Pharming is in de winning mood, dankzij de terugkoop van de verkooprechten van zijn medicijn Ruconest in de VS en een recente herfinanciering. Wel blijven de aandelen vooralsnog een speculatieve belegging.

Hoewel er onder aan de streep nog altijd een stevig verlies resteerde, draaide Pharming het afgelopen kwartaal voor het eerst in zijn negenentwintigjarige bestaan operationeel met winst. Dit is te danken aan de terugkoop van de verkooprechten van Ruconest in de VS eind vorig jaar van het Amerikaanse farmaconcern Valeant.

Daardoor kan Pharming voortaan de volledige omzet van het medicijn tegen angio-oedeem (plotseling opkomende zwellingen) in de boeken zetten, waar Valeant eerder 70% pakte. Maar ook autonoom namen de verkopen in het eerste kwartaal sterk toe door meer aandacht voor marketing.

Een dreigende toename van het aantal aandelen met 24% heeft Pharming half mei kunnen pareren door een herfinanciering van de schuld van $100 miljoen.

Toekomstige groei moet vooral komen van een uitbreiding van het huidige bescheiden marktaandeel van ongeveer 4% in erfelijk angio-oedeem. De totale markt heeft een omvang van ongeveer $1,6 miljard, waarvan de helft in het acute segment waar Pharming zich specifiek op richt. De veruit grootste speler is Shire, dat met Cinryze ruim $600 miljoen omzet. De Amerikaanse farmaceut genereert een soortgelijke omzet met Firazyr, dat alleen de symptomen van de ziekte onderdrukt. Berinert van het Australische CSL Behring is goed voor een omzet van bijna $300 miljoen.

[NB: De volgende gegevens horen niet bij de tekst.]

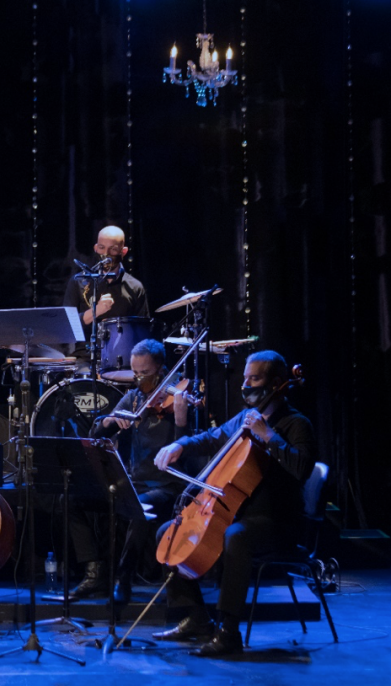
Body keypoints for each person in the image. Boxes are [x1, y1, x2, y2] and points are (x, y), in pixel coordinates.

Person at [151, 350, 316, 657]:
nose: (246, 385)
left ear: (276, 383)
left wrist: (268, 436)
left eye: (254, 379)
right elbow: (212, 438)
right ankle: (195, 618)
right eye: (244, 379)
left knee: (236, 536)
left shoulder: (296, 424)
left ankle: (228, 632)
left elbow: (303, 469)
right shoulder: (245, 418)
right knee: (167, 532)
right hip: (238, 512)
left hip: (277, 520)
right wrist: (179, 445)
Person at [67, 339, 191, 601]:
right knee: (73, 500)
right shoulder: (134, 398)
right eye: (135, 373)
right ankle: (95, 573)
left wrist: (180, 421)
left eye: (144, 373)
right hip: (134, 482)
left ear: (160, 367)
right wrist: (111, 420)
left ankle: (123, 578)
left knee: (138, 506)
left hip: (167, 486)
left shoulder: (178, 398)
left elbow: (192, 451)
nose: (138, 379)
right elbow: (96, 432)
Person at [61, 225, 149, 362]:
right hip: (85, 357)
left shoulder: (135, 287)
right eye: (102, 248)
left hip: (122, 360)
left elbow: (142, 332)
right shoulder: (79, 281)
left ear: (123, 251)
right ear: (95, 248)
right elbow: (65, 326)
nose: (106, 254)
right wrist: (96, 311)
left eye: (113, 249)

Door de bescheiden omvang en het slechte trackrecord wordt Pharming amper gevolgd door analisten. De paar die dat wel doen, achten binnen vijf jaar een marktaandeel van 10-20% haalbaar. Topman Sijmen de Vries beperkt zich tot de constatering dat Ruconest zich onderscheidt door de zuiverheid en het feit dat het eiwit recombinant gemaakt wordt in plaats van gezuiverd uit menselijke bloedplasmadonaties. „Dit maakt een hogere dosering mogelijk. Hierdoor is de response gemiddeld genomen veel beter en een tweede injectie bij een aanval gewoonlijk niet nodig.”